First, happy Mother’s Day to all of the moms out there. This is my third Mother’s Day and it has been wonderful so far. I look forward to so many more.
Second, I’d like to share a short personal story. This is my first Mother’s Day spent away from my mom and grandmother. Though I feel very loved by my own boys, it’s tough not being able to hug the two most important women in my life.
This morning was our second time visiting a new church. We are already feeling very welcomed there and enjoy it very much. We sat toward the middle of the sanctuary this week instead of at the rear like last week. When the pastor asked all the mothers to stand to be recognized, some nearby women took notice of the sweetly sleeping baby that I held and they gushed over him. As we sang during the offering, an old woman appearing in her late 80s crossed the church, came over to us, and gave Jesse and I a warm hug.
I didn’t think I’d remember the smell of my great-grandmother’s perfume.

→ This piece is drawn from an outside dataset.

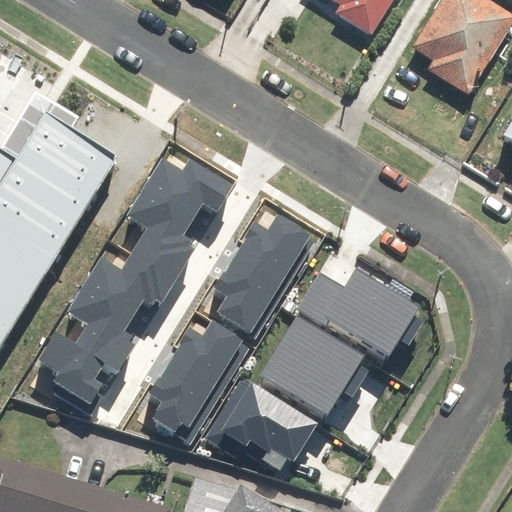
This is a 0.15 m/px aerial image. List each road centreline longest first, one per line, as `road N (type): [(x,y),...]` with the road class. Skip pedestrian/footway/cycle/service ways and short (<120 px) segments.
road 1 (residential): [(491,286),(465,251),(64,0)]
road 2 (residential): [(406,511),(488,375),(501,325),(491,286)]
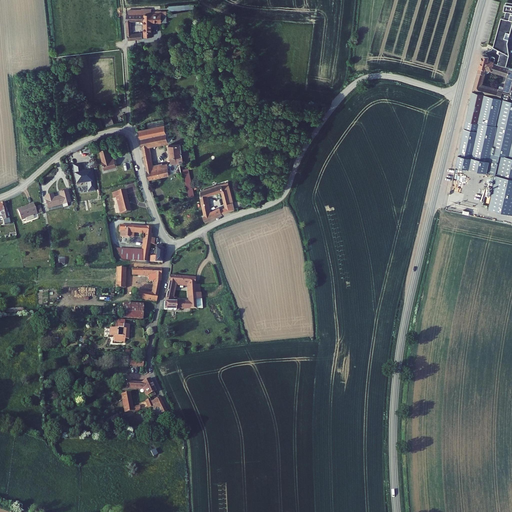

She passed away almost four years ago. I miss her so very much. I think about her daily and wish that she could have lived to see her great-great-grandchildren. Jeremy was the first of his generation in my extended family and Mimi passed just three days before he was born. Jeremy has her baby blue eyes.
The lovely stranger who hugged us smelling just like my Mimi brought wonderful memories to the surface and happy tears to my eyes. It was more than the perfume. She dressed very much the way Mimi did on church days, had the same curly white cottonball hairdo, and the thin elderly soft skin of her hand on my cheek was just the same. I don’t know whether that sweet lady realizes just how much that quick hug meant to me today, but I hope with all my heart that she has some family to show her love today like I wish I could to my mom, Nana, and Mimi.